Lawyers communicate with clients very poorly most of the time. We used to be a law firm, and then we changed to become a Chinese technology company. We haven’t updated some of the wording below. However, read on! You will learn a lot.
At our law firm, we are trying to change that by using technology. As the CEO of a Toronto law firm, I have been in the legal industry for almost five years.
I have learned a lot about what lawyers are good at and where they lack. The most notable issue I found with lawyers is that they cannot communicate well with clients.
Prior to starting my own Toronto law firm, I was the vice president of a larger family law firm in Vancouver BC. We had a lot of lawyers, and some were great at communicating and some were terrible.
At first, it seemed like an individual issue with a few of our lawyers. But after I had the opportunity to manage or work with hundreds of lawyers over the years, it seemed it was an industry-wide phenomenon.
Breakdown in solicitor-client relationship
When I ask most lawyers what they think the number one law society complaint is, they often reply that is lawyer fees. The second answer is normally regarding trust accounts.
The real answer is lack of communication. A lawyer might have signed up a client, taken a retainer deposit, and then the client hasn’t heard from the lawyer in a month.
It is almost as if some lawyers enjoy collecting files. If I was a client that had an important legal issue and I had not heard from the lawyer in a month, I would be concerned as well.
Why Won’t Lawyers Communicate with Clients?
As a law firm manager, I fully understand that lawyers get very busy. Between doing agreements, preparing for court, going to court, doing consultations, and dealing with billables, replying to their voicemail and emails might seem like the least of their concerns.
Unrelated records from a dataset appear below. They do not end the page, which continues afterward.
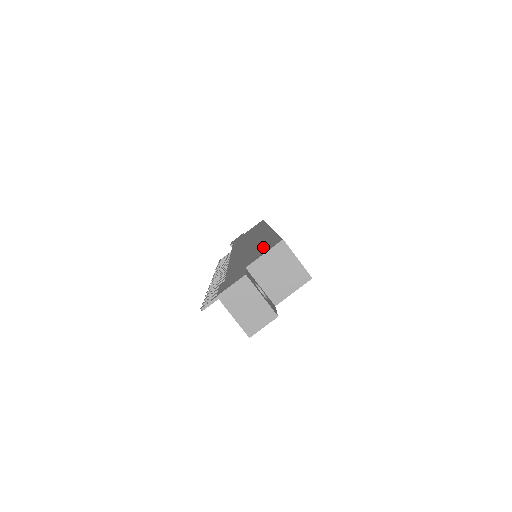
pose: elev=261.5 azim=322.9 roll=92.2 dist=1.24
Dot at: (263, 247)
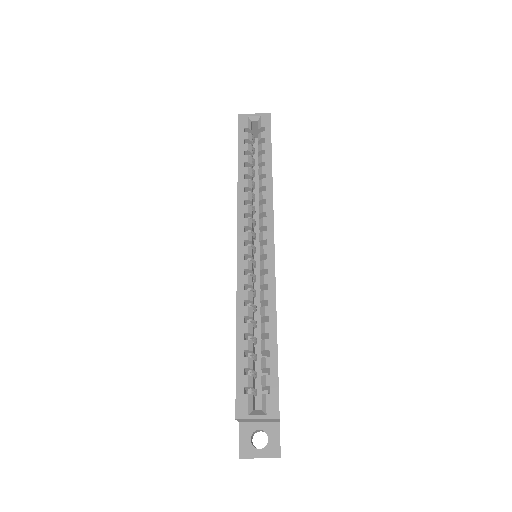
Dot at: occluded
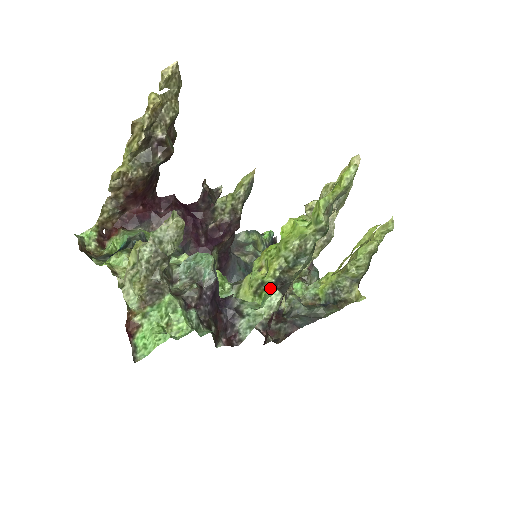
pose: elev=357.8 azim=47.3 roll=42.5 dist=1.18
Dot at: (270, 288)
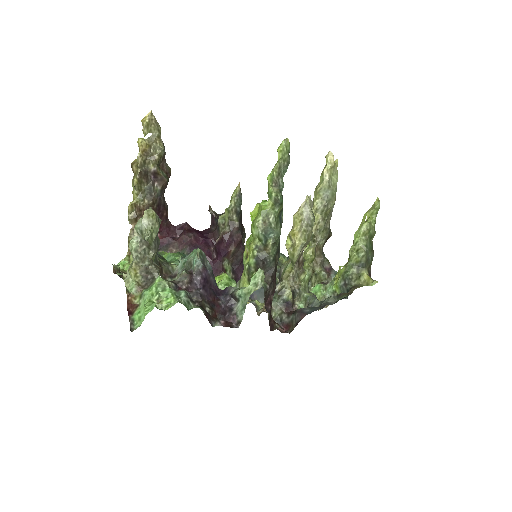
Dot at: (256, 270)
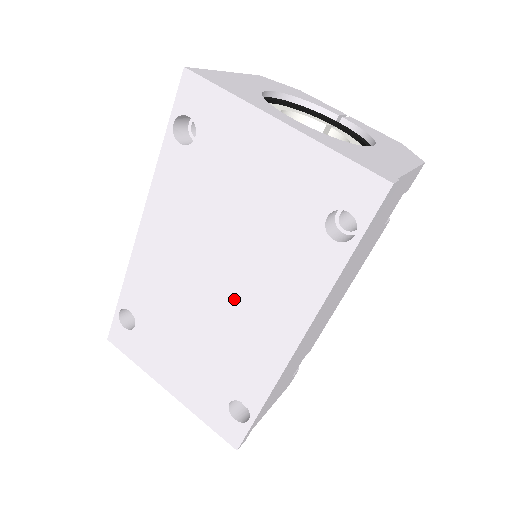
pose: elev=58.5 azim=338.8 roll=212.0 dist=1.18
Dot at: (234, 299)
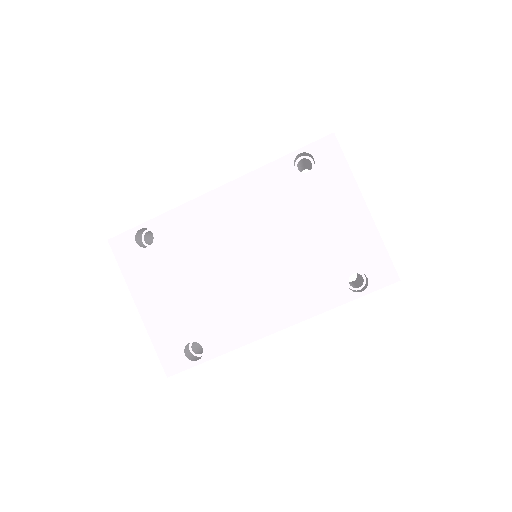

I regularly get emails from clients asking when the lawyer will get back to them. I then text the lawyer and the lawyer get back to me within an hour. The lawyer then replies to the client’s email.
It’s normally not that the lawyer didn’t have enough time, they just saw client communication as the least important thing in their day. Any extra few hours at the end of the day were spent with their loved ones instead of email.
Lawyers communication problems
There is a real opportunity in the legal industry for law firms that can create a scalable business model. The most important thing about scalability is being able to grow without multiplying problems.
If growing increases the amount of law society complaints you receive and other problems, it’s probably best not to grow.
A potential client should be able to complete an initial online enquiry and have a consultation call and follow-up email a few days later at the longest. The solicitor should be supported by a colleague who is competent in sales and customer relations.
If lawyers are not good at communication, then let non-lawyers do it.